6. Limitations and Applicability

SLIM-Diff operates on 2D slices, potentially introducing slight inter-slice inconsistencies. No direct comparison is provided against multi-stream and multi-stage joint generative frameworks (such as MedSegFactory or brainSPADE) under matched data conditions. Extension to full 3D or enforcing explicit slice-to-volume consistency is suggested as future work. For clinical deployment, care must be taken to evaluate robustness across lesion types, scanners, and domains; fine-tuning may be necessary.

Memory and computational requirements are modest, supporting real-time slice-level synthesis on standard GPUs.

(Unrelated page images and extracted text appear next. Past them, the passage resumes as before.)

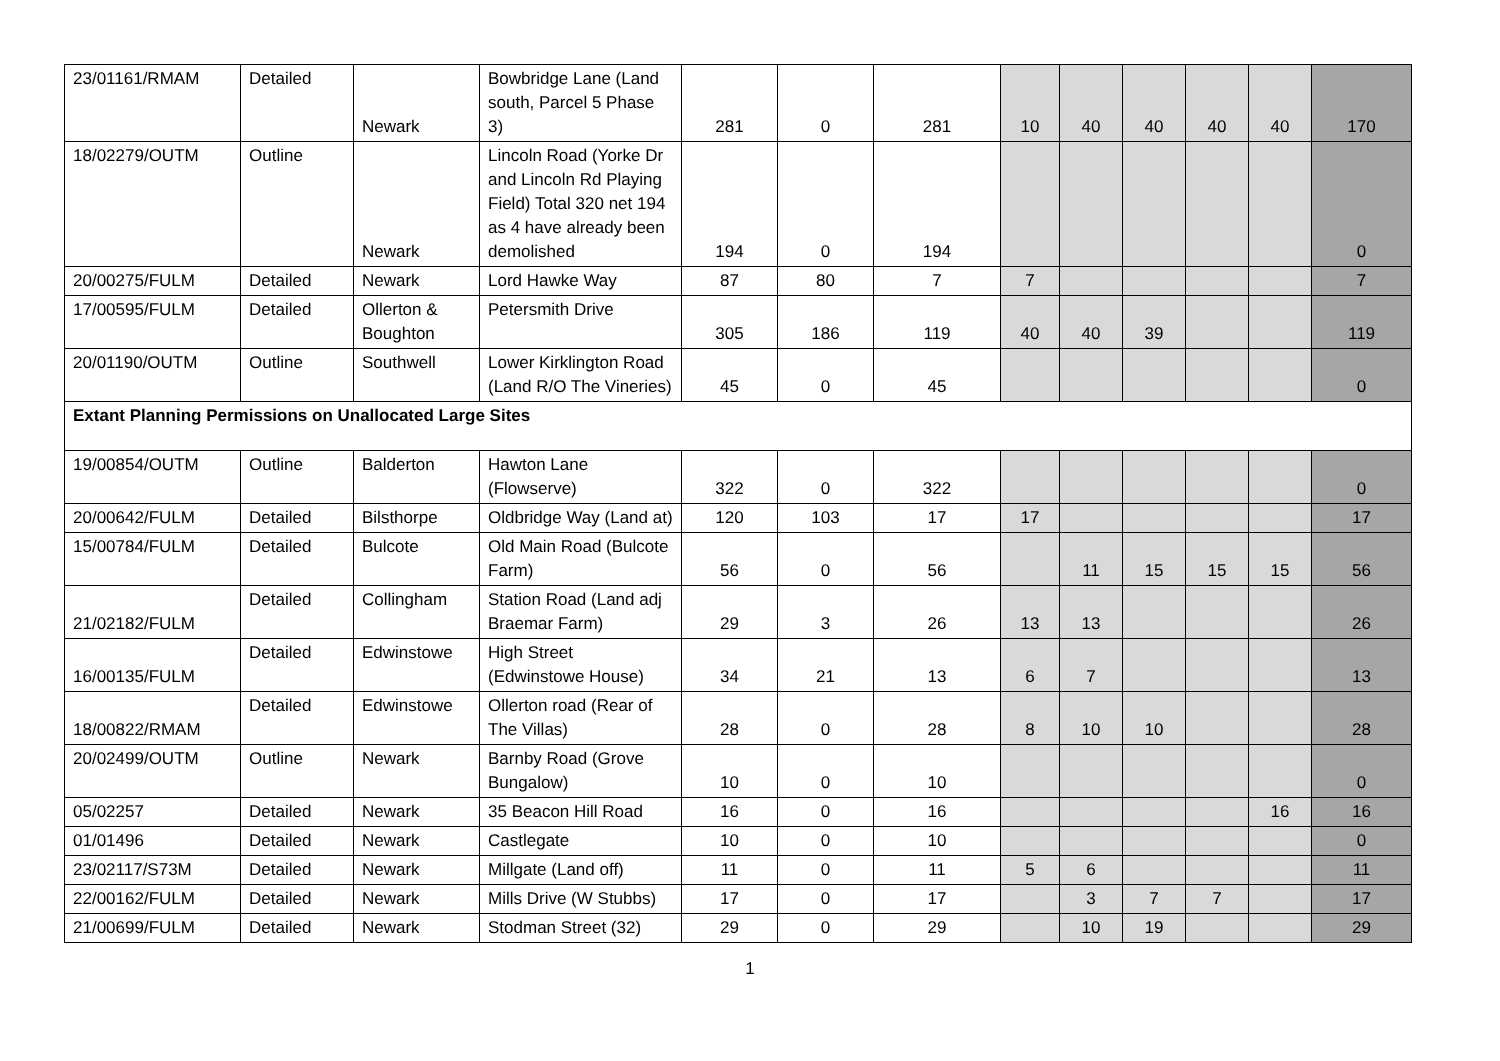| 23/01161/RMAM | Detailed | Newark | Bowbridge Lane (Land south, Parcel 5 Phase 3) | 281 | 0 | 281 | 10 | 40 | 40 | 40 | 40 | 170 |
| 18/02279/OUTM | Outline | Newark | Lincoln Road (Yorke Dr and Lincoln Rd Playing Field) Total 320 net 194 as 4 have already been demolished | 194 | 0 | 194 | | | | | | 0 |
| 20/00275/FULM | Detailed | Newark | Lord Hawke Way | 87 | 80 | 7 | 7 | | | | | 7 |
| 17/00595/FULM | Detailed | Ollerton & Boughton | Petersmith Drive | 305 | 186 | 119 | 40 | 40 | 39 | | | 119 |
| 20/01190/OUTM | Outline | Southwell | Lower Kirklington Road (Land R/O The Vineries) | 45 | 0 | 45 | | | | | | 0 |
| Extant Planning Permissions on Unallocated Large Sites | | | | | | | | | | | | |
| 19/00854/OUTM | Outline | Balderton | Hawton Lane (Flowserve) | 322 | 0 | 322 | | | | | | 0 |
| 20/00642/FULM | Detailed | Bilsthorpe | Oldbridge Way (Land at) | 120 | 103 | 17 | 17 | | | | | 17 |
| 15/00784/FULM | Detailed | Bulcote | Old Main Road (Bulcote Farm) | 56 | 0 | 56 | | 11 | 15 | 15 | 15 | 56 |
| 21/02182/FULM | Detailed | Collingham | Station Road (Land adj Braemar Farm) | 29 | 3 | 26 | 13 | 13 | | | | 26 |
| 16/00135/FULM | Detailed | Edwinstowe | High Street (Edwinstowe House) | 34 | 21 | 13 | 6 | 7 | | | | 13 |
| 18/00822/RMAM | Detailed | Edwinstowe | Ollerton road (Rear of The Villas) | 28 | 0 | 28 | 8 | 10 | 10 | | | 28 |
| 20/02499/OUTM | Outline | Newark | Barnby Road (Grove Bungalow) | 10 | 0 | 10 | | | | | | 0 |
| 05/02257 | Detailed | Newark | 35 Beacon Hill Road | 16 | 0 | 16 | | | | | 16 | 16 |
| 01/01496 | Detailed | Newark | Castlegate | 10 | 0 | 10 | | | | | | 0 |
| 23/02117/S73M | Detailed | Newark | Millgate (Land off) | 11 | 0 | 11 | 5 | 6 | | | | 11 |
| 22/00162/FULM | Detailed | Newark | Mills Drive (W Stubbs) | 17 | 0 | 17 | | 3 | 7 | 7 | | 17 |
| 21/00699/FULM | Detailed | Newark | Stodman Street (32) | 29 | 0 | 29 | | 10 | 19 | | | 29 |
1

7. Code and Reproducibility

The official implementation and pretrained models are available at https://github.com/MarioPasc/slim-diff. To reproduce, preprocessing (registration, skull stripping, bias correction), slice extraction, and balanced splitting are required. Training proceeds with configurable --target and --p_norm options; at convergence, the sample.py script enables generation under specified anatomical or pathological conditions.

In summary, SLIM-Diff establishes a methodological foundation for joint image–mask diffusion in data-scarce medical regimes, demonstrating that shared low-capacity architectures with explicit loss-geometry control enable robust synthesis of anatomically faithful images and masks while resisting memorization, and supporting downstream data augmentation for rare-disease imaging research (Pascual-González et al., 3 Feb 2026).